Research into ancient geological events suggests that our planet has a slow, steady “heartbeat” of geological activity approximately every 27 million years.

The pulse of clustered geological events, including volcanic activity, mass extinctions, plate reorganization, and sea level rise, moves slowly, on a 27.5-million-year cycle of cataclysmic tides, but fortunately for us, researchers believe we have 20 million years. Another one before the next “pulse.”

“Many geologists believe that geological events are random over time,” Michael Rampino, a geoscientist at New York University and lead author of the study, said in a 2021 statement, “but we provide statistical evidence for a common cycle, suggesting that these geological events are interconnected rather than random.”

The team analyzed the histories of 89 well-understood geological events from the past 260 million years, and some of those times were difficult – more than eight of these world-changing events came together over small geological timescales, forming the catastrophic ‘pulse’.

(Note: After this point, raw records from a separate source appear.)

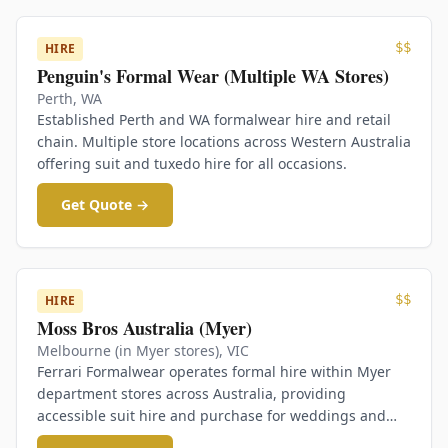
$$
HIRE
Penguin's Formal Wear (Multiple WA Stores)
Perth
,
WA
Established Perth and WA formalwear hire and retail
chain. Multiple store locations across Western Australia
offering suit and tuxedo hire for all occasions.
Get Quote →
$$
HIRE
Moss Bros Australia (Myer)
Melbourne (in Myer stores)
,
VIC
Ferrari Formalwear operates formal hire within Myer
department stores across Australia, providing
accessible suit hire and purchase for weddings and
formal events.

The study team emphasized: “These events include times of marine and non-marine extinctions, major ocean anoxic events, continental flood basalt eruptions, sea level fluctuations, global pulsations of magma within plates, and times of changes in rates of seafloor spreading and plate reorganization.”

The team continued: “Our results indicate that global geological events are generally interconnected, and appear to come in the form of pulses with a basic cycle of about 27.5 million years,” according to the team. A study published in a journal

That 2018 paper, conducted by two researchers at the University of Sydney, looked at Earth’s carbon cycle and plate tectonics, and also came to the conclusion that the cycle is about 26 million years long.

Collins explained that in this latest study, many of the events the team looked at are causal events, meaning one directly causes the other, and so some of the 89 events are linked to each other: for example, hypoxic events that cause marine extinctions.

“These periodic pulses of tectonics and climate change may be the result of geophysical processes linked to the dynamics of plate tectonics and mantle plumes, or they may instead be rhythmic by astronomical cycles linked to Earth’s motions in the solar system and the galaxy,” the team concluded.